My maternal grandparents, Harry and Becky Pizan (booba and zaida to me) behind the counter of their grocery shop during January of of 1941. My zaida took up smoking at the beginning of the war and gave it up before the end. “Health and safety” meant something altogether different during the war years…

My point is not to minimise the current crisis, or to suggest we carry on “cautiously regardless”, as my grandfather and his customers did during the Blitz (for one thing, then they were being driven together, while today we are being urged physically apart). Rather, I am simply pointing out that many of our parents and grandparents went through far worse and more dangerous times than we are today (over 40,000 British civilians were slaughtered by the “Nazi virus” during the four months of the German raids on Britain’s industrial cities in 1940 and 41).
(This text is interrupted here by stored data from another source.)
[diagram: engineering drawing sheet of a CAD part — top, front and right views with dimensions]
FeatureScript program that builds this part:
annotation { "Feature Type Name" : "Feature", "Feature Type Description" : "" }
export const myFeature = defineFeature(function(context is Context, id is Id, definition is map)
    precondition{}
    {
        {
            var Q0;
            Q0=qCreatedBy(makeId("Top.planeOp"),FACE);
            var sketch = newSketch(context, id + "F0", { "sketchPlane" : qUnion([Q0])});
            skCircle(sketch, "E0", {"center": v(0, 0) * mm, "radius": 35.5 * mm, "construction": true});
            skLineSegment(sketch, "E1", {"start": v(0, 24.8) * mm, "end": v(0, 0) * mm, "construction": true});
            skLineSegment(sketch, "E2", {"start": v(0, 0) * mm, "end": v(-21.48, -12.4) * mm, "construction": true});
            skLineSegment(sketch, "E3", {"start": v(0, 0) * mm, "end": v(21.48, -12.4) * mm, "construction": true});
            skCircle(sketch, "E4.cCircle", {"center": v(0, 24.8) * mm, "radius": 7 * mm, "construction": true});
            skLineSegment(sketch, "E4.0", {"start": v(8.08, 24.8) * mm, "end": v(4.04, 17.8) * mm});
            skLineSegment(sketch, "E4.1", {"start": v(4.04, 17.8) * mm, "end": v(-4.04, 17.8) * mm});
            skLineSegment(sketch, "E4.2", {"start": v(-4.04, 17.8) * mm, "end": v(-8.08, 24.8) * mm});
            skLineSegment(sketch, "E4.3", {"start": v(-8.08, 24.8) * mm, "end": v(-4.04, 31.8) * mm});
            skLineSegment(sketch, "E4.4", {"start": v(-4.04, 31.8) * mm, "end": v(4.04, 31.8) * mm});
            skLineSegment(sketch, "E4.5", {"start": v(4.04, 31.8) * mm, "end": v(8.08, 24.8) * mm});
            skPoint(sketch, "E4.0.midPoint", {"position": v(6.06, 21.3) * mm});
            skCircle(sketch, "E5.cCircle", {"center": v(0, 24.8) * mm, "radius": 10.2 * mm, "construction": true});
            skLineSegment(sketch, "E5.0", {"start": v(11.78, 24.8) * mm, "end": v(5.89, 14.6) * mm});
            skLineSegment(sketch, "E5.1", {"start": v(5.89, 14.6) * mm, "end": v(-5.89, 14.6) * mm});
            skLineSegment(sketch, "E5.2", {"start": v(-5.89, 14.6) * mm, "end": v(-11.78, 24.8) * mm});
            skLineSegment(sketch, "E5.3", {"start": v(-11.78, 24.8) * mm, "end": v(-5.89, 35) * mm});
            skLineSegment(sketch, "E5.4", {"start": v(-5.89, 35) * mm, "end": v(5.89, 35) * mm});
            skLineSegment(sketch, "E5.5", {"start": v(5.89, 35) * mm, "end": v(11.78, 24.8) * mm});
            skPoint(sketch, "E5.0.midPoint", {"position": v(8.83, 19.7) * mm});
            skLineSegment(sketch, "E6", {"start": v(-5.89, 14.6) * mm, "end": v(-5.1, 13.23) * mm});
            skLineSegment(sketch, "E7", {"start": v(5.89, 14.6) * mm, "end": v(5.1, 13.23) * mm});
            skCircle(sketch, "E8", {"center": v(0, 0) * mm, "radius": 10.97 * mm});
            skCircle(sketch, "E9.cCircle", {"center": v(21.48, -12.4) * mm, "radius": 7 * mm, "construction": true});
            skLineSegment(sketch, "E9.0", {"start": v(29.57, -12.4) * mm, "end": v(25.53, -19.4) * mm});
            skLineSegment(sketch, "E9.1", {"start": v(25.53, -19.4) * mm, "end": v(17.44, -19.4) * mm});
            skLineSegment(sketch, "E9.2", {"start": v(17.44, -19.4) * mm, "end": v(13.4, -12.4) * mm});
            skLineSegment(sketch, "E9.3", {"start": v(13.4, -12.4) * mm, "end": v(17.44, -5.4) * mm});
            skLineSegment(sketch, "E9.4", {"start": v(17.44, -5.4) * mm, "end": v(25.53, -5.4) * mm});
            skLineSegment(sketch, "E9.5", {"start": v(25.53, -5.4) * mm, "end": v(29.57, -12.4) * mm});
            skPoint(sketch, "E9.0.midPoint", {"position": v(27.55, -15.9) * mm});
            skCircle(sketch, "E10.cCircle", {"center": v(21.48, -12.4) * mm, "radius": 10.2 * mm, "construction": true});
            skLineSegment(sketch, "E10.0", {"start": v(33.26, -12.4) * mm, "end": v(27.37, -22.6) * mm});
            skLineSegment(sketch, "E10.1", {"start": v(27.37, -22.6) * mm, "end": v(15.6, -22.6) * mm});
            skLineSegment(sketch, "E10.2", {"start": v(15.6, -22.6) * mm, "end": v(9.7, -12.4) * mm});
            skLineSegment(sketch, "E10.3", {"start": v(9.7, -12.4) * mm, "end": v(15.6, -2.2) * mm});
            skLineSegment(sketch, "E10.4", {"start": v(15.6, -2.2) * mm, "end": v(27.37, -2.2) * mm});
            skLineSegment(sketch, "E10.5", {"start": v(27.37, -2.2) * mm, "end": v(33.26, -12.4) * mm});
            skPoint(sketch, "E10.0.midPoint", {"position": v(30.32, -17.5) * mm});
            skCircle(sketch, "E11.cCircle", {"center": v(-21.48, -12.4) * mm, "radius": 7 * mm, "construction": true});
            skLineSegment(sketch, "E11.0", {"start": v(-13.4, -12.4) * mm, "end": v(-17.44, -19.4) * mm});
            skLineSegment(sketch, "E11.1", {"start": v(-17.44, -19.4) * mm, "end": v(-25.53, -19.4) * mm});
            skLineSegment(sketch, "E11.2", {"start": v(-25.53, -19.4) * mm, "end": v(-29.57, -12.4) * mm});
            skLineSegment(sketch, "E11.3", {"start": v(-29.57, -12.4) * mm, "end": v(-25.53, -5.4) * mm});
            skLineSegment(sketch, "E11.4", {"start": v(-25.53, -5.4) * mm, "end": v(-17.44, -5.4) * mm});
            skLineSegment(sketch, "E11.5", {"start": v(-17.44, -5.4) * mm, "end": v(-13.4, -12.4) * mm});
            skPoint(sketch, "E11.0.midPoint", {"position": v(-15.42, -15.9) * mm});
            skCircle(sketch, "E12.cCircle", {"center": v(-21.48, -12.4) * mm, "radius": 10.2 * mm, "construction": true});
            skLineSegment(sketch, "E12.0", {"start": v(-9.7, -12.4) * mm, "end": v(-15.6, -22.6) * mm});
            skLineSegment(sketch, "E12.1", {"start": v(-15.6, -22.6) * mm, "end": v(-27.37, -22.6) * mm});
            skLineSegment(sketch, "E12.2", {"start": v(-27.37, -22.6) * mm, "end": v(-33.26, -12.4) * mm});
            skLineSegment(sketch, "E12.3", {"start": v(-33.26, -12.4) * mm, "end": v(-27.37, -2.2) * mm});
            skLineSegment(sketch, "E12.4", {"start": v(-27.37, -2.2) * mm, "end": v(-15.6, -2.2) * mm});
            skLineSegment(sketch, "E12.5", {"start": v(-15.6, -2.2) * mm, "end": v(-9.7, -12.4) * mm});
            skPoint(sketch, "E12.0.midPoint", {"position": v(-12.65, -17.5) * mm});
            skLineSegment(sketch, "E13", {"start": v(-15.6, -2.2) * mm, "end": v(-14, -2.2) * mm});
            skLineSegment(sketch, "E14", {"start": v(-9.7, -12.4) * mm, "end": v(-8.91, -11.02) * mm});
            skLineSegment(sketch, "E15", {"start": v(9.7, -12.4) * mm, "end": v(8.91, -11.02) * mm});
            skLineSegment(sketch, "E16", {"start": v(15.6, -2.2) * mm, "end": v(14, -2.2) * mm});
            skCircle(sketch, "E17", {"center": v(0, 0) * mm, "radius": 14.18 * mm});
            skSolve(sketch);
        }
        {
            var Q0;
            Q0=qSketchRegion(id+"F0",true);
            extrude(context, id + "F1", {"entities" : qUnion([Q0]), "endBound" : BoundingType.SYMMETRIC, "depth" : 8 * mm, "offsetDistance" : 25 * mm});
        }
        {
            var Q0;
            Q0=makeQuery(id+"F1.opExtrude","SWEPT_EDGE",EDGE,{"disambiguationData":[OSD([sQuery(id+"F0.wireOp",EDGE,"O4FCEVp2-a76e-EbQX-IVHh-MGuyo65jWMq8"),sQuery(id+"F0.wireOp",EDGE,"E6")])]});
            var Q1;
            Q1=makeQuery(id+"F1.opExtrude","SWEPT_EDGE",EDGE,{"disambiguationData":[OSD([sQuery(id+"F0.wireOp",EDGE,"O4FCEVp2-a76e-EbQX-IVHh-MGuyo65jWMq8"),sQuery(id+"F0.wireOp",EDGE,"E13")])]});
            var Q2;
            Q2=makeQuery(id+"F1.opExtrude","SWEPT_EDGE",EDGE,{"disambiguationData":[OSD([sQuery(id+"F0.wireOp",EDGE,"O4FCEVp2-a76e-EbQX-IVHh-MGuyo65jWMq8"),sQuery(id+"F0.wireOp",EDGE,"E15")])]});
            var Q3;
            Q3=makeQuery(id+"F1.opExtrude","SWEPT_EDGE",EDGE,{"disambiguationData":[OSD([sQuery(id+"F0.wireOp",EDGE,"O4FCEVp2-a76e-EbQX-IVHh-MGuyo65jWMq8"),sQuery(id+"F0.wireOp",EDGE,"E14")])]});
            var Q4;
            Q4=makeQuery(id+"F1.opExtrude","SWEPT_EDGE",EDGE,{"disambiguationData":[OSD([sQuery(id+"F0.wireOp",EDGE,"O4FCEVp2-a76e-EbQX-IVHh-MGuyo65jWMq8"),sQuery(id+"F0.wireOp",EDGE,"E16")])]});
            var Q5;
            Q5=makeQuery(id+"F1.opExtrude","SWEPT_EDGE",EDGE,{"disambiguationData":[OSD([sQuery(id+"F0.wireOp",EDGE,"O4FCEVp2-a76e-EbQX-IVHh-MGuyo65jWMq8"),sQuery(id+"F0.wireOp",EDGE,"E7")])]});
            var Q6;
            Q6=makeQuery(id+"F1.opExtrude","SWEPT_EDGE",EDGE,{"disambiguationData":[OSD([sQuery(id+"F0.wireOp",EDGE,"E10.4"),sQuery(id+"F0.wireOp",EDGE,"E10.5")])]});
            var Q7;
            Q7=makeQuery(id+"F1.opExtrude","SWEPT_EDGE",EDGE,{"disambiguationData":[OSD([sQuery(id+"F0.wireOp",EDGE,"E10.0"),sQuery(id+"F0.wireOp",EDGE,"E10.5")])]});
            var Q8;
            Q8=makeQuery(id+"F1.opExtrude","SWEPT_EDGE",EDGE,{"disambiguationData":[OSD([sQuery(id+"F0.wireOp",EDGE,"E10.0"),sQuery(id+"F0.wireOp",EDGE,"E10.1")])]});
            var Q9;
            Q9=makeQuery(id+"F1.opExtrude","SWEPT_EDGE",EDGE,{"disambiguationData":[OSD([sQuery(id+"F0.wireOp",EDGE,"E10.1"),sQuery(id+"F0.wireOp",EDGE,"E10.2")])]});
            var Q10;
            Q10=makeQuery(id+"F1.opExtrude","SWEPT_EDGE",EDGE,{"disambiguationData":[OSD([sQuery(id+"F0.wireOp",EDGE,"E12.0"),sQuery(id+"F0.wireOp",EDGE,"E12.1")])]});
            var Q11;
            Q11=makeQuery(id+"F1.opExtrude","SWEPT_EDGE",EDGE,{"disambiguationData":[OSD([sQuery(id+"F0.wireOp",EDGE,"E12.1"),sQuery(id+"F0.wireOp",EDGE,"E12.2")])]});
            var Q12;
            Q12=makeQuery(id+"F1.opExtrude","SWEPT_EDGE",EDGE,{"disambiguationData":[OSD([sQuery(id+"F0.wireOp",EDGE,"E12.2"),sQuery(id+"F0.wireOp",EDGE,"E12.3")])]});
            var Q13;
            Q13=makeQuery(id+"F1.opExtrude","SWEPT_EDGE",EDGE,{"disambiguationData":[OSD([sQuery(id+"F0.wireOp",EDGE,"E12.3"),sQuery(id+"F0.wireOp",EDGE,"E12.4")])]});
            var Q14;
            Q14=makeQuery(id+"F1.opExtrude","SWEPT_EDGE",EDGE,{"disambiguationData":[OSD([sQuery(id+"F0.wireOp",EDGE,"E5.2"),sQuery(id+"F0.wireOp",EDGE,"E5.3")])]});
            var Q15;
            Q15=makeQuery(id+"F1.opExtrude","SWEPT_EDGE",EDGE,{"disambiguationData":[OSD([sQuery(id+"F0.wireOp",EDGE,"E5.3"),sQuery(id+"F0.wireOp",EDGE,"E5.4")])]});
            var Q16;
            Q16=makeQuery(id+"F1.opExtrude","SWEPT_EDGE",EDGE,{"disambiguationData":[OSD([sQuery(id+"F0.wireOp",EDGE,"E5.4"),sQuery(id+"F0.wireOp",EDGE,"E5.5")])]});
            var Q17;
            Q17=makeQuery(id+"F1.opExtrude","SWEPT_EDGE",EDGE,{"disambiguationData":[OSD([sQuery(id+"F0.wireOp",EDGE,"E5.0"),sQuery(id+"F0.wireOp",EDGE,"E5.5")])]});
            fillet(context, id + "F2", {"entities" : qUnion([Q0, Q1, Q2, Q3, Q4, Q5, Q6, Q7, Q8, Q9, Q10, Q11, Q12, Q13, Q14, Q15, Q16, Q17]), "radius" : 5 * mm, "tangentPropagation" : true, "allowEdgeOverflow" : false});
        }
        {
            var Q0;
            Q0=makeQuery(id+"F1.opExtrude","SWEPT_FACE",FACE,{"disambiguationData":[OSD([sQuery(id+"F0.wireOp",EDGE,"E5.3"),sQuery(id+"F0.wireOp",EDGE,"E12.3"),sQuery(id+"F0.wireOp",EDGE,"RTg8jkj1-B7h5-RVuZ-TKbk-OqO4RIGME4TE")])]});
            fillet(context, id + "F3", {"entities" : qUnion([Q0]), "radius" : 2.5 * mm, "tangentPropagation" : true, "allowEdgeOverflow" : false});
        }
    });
It’s the very ordinariness of this scene therefore, which makes it so eloquent, and to my contemporary eyes at least, all the more instructive, especially given the moment in history we are living through today. And although, as my grandfather often told me himself, the famous “Blitz Spirit” wasn’t quite all it was cracked up to be, there was sufficient determination, good humour, common sense and sheer guts among the majority of the people to ensure the nation survived the German onslaught relatively unscathed.

It shouldn’t be any different now…………………………..

*For most (but my no means all) of my non-British followers, The Archers is a soap opera, broadcast daily, on BBC Radio 4 continuously since 1951, making it the world’s longest broadcast soap.